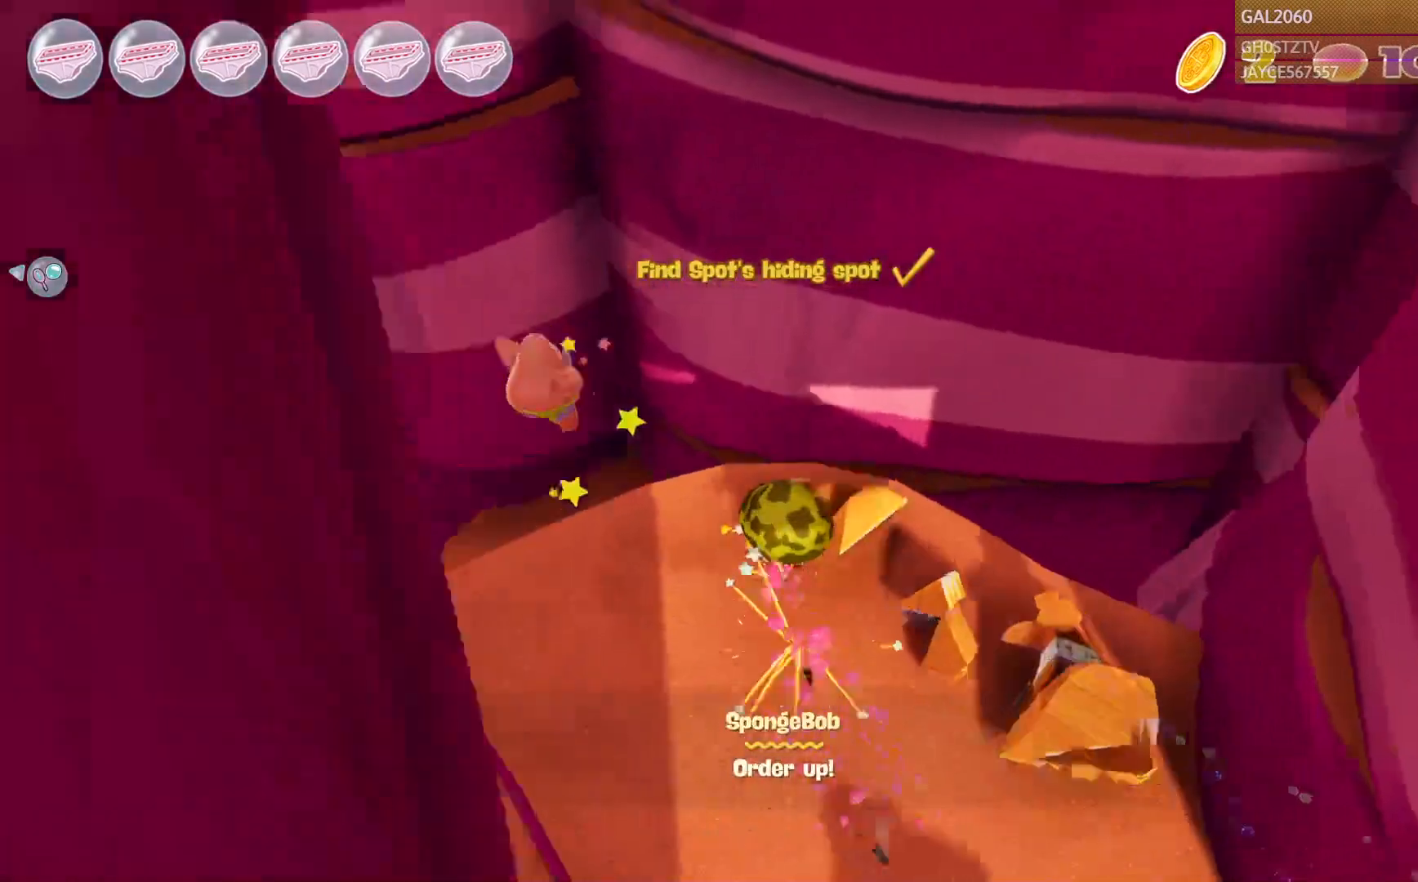
{"dt_ms": 500, "buttons": [], "right_stick": "center", "events": []}
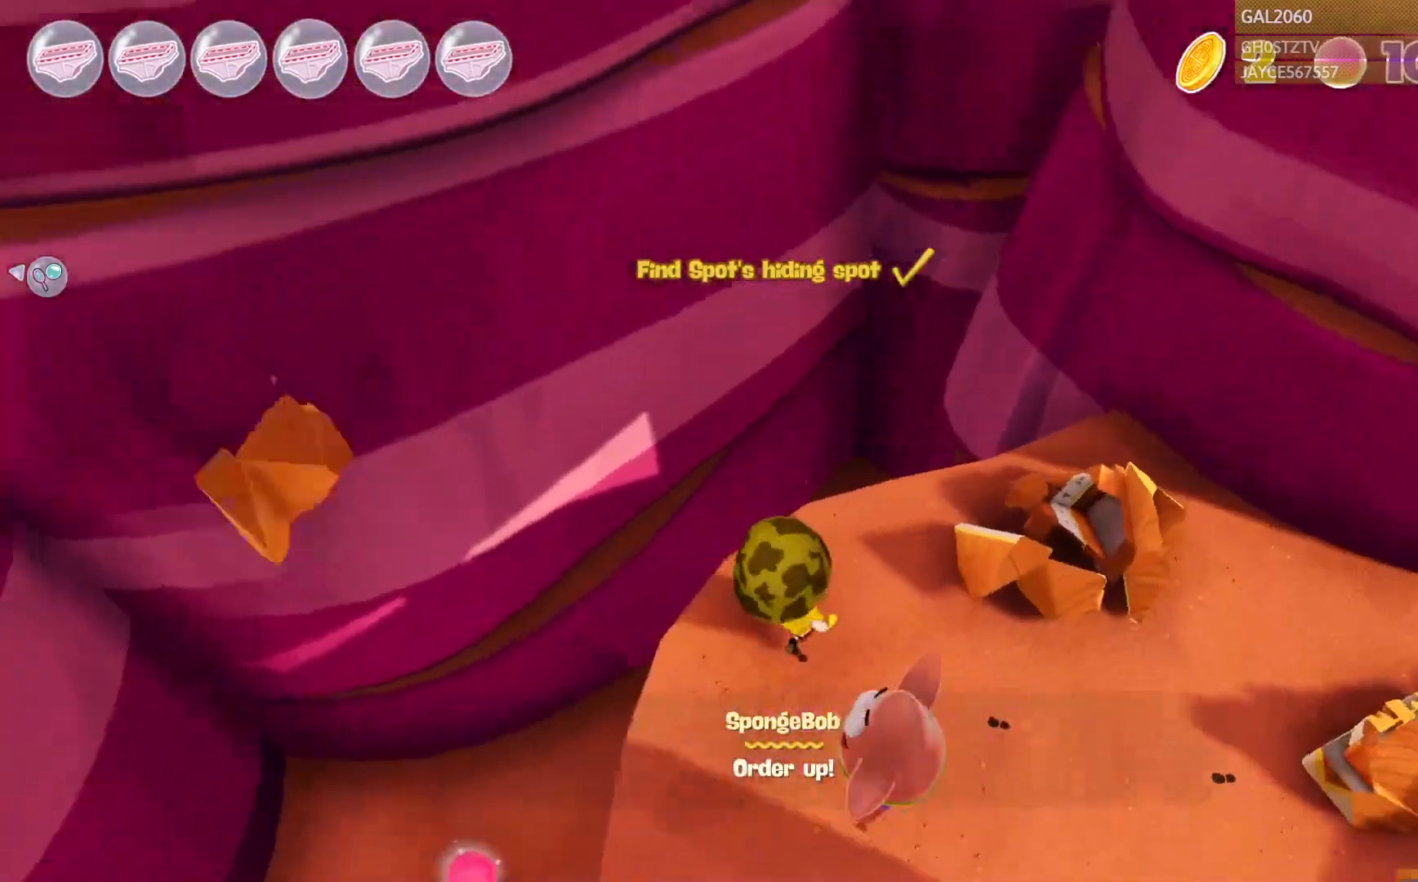
{"dt_ms": 500, "buttons": [], "right_stick": "center", "events": []}
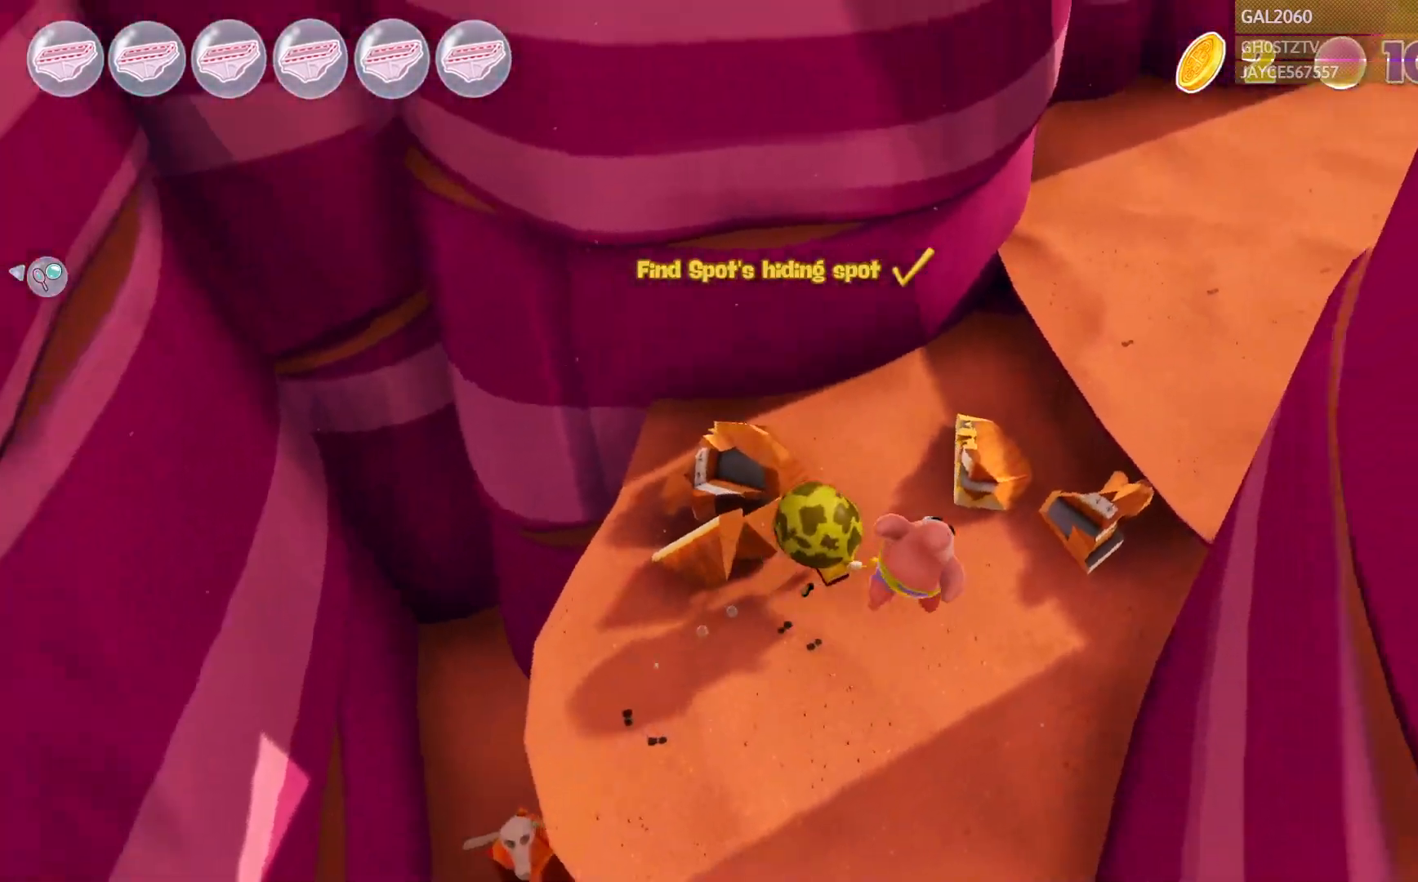
{"dt_ms": 1000, "buttons": ["CIRCLE"], "right_stick": "center"}
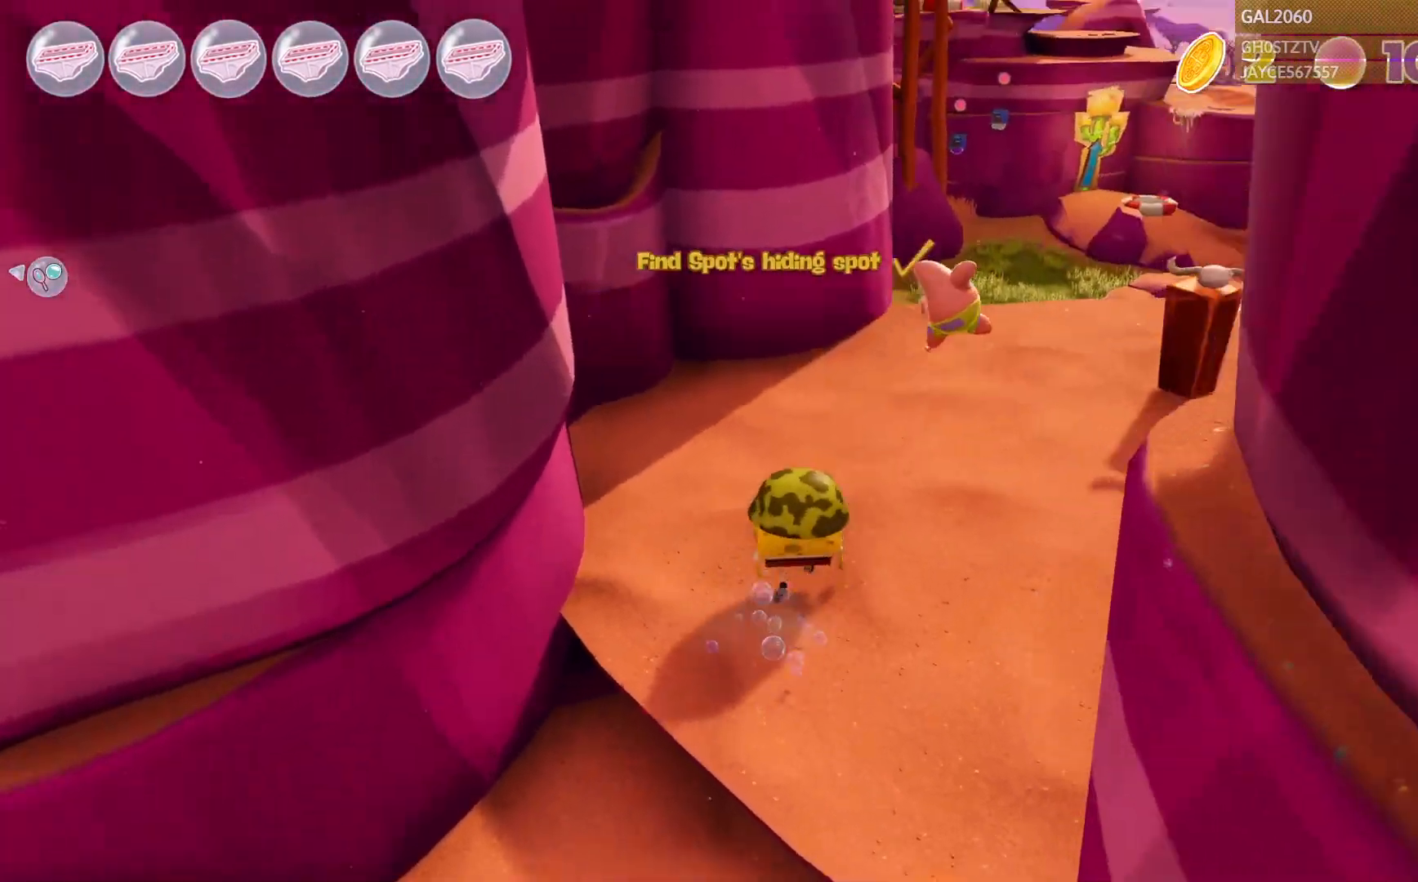
{"dt_ms": 500, "buttons": [], "right_stick": "center", "events": [[17, "CIRCLE", "up"], [283, "L1", "down"], [417, "L1", "up"]]}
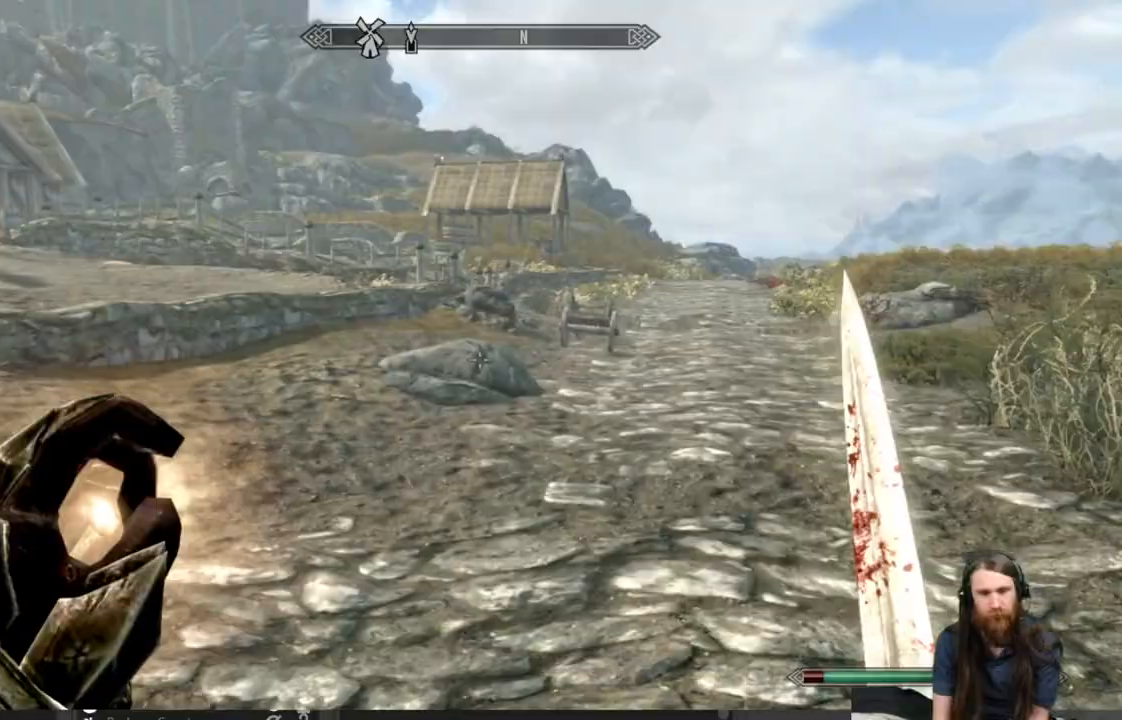
Gameplay with a controller (Xbox layout); each line is a JSON object with the inputs held at the frame after it. "events" lists button and stick changes between this image and that frame as [ms after this image, input, new state], when the widget could be followed in between.
{"buttons": ["L1"], "left_stick": "up", "right_stick": "center", "events": [[17, "L1", "down"]]}
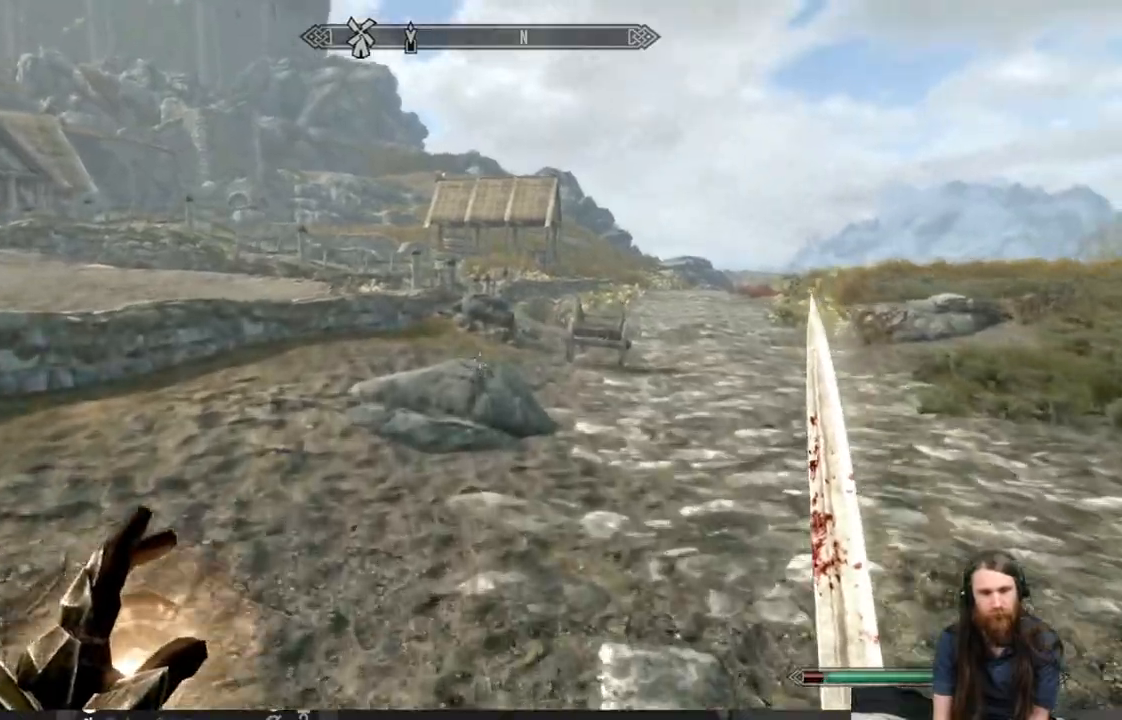
{"buttons": ["L1"], "left_stick": "up", "right_stick": "center", "events": []}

....

* **EXERCISE PROMPT**
Your task is to repeat the material above exactly, without its pictures.

* **SOLVED PROBLEM**
{"dt_ms": 500, "buttons": [], "right_stick": "center", "events": []}
{"dt_ms": 500, "buttons": [], "right_stick": "center", "events": []}
{"dt_ms": 1000, "buttons": ["CIRCLE"], "right_stick": "center"}
{"dt_ms": 500, "buttons": [], "right_stick": "center", "events": [[17, "CIRCLE", "up"], [283, "L1", "down"], [417, "L1", "up"]]}
Gameplay with a controller (Xbox layout); each line is a JSON object with the inputs held at the frame after it. "events" lists button and stick changes between this image and that frame as [ms after this image, input, new state], when the widget could be followed in between.
{"buttons": ["L1"], "left_stick": "up", "right_stick": "center", "events": [[17, "L1", "down"]]}
{"buttons": ["L1"], "left_stick": "up", "right_stick": "center", "events": []}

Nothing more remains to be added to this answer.